HPVs (human papillomaviruses) infect epithelial cells and cause a variety of lesions ranging from common warts/verrucas to cervical neoplasia and cancer. Over 100 different HPV types have been identified so far, with a subset of these being classified as high risk. High-risk HPV DNA is found in almost all cervical cancers (>99.7%), with HPV16 being the most prevalent type in both low-grade disease and cervical neoplasia. Productive infection by high-risk HPV types is manifest as cervical flat warts or condyloma that shed infectious virions from their surface. Viral genomes are maintained as episomes in the basal layer, with viral gene expression being tightly controlled as the infected cells move towards the epithelial surface.
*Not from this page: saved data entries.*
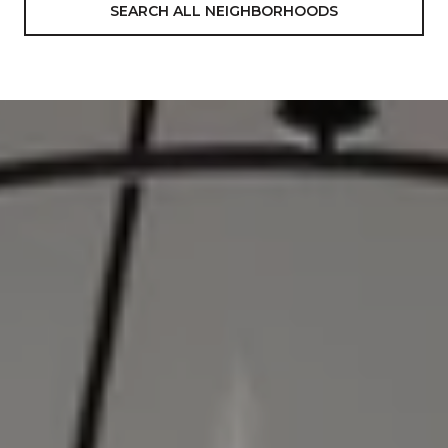
SEARCH ALL NEIGHBORHOODS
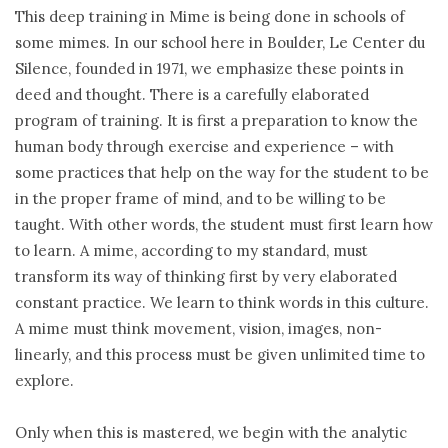
This deep training in Mime is being done in schools of
some mimes. In our school here in Boulder, Le Center du
Silence, founded in 1971, we emphasize these points in
deed and thought. There is a carefully elaborated
program of training. It is first a preparation to know the
human body through exercise and experience – with
some practices that help on the way for the student to be
in the proper frame of mind, and to be willing to be
taught. With other words, the student must first learn how
to learn. A mime, according to my standard, must
transform its way of thinking first by very elaborated
constant practice. We learn to think words in this culture.
A mime must think movement, vision, images, non-
linearly, and this process must be given unlimited time to
explore.
Only when this is mastered, we begin with the analytic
The pattern of viral gene expression in low-grade cervical lesions resembles that seen in productive warts caused by other HPV types. High-grade neoplasia represents an abortive infection in which viral gene expression becomes deregulated, and the normal life cycle of the virus cannot be completed. Most cervical cancers arise within the cervical transformation zone at the squamous/columnar junction, and it has been suggested that this is a site where productive infection may be inefficiently supported. The high-risk E6 and E7 proteins drive cell proliferation through their association with PDZ domain proteins and Rb (retinoblastoma), and contribute to neoplastic progression, whereas E6-mediated p53 degradation prevents the normal repair of chance mutations in the cellular genome. Cancers usually arise in individuals who fail to resolve their infection and who retain oncogene expression for years or decades. In most individuals, immune regression eventually leads to clearance of the virus, or to its maintenance in a latent or asymptomatic state in the basal cells.

摘要

人乳头瘤病毒(HPV)感染上皮细胞,可引发多种病变,从寻常疣到宫颈癌前病变及癌症。迄今已鉴定出100多种不同的HPV类型,其中一部分被归类为高危型。几乎所有宫颈癌(>99.7%)中都能检测到高危型HPV DNA,HPV16是低级别疾病和宫颈癌前病变中最常见的类型。高危型HPV的增殖性感染表现为宫颈扁平疣或尖锐湿疣,其表面会释放出具有传染性的病毒粒子。病毒基因组在基底层以游离基因的形式维持,随着被感染细胞向上皮表面移动,病毒基因表达受到严格控制。低级别宫颈病变中的病毒基因表达模式与其他HPV类型引起的增殖性疣中的模式相似。高级别瘤变代表一种失败的感染,其中病毒基因表达失调,病毒的正常生命周期无法完成。大多数宫颈癌发生在宫颈鳞状/柱状交界处的宫颈转化区,有人认为该区域可能无法有效地支持增殖性感染。高危型E6和E7蛋白通过与PDZ结构域蛋白和视网膜母细胞瘤(Rb)蛋白结合来驱动细胞增殖,并促进肿瘤进展,而E6介导的p53降解会阻止细胞基因组中偶然突变的正常修复。癌症通常发生在那些未能清除感染且多年或数十年持续表达癌基因的个体中。在大多数个体中,免疫反应最终会导致病毒清除,或使其在基底细胞中维持潜伏或无症状状态。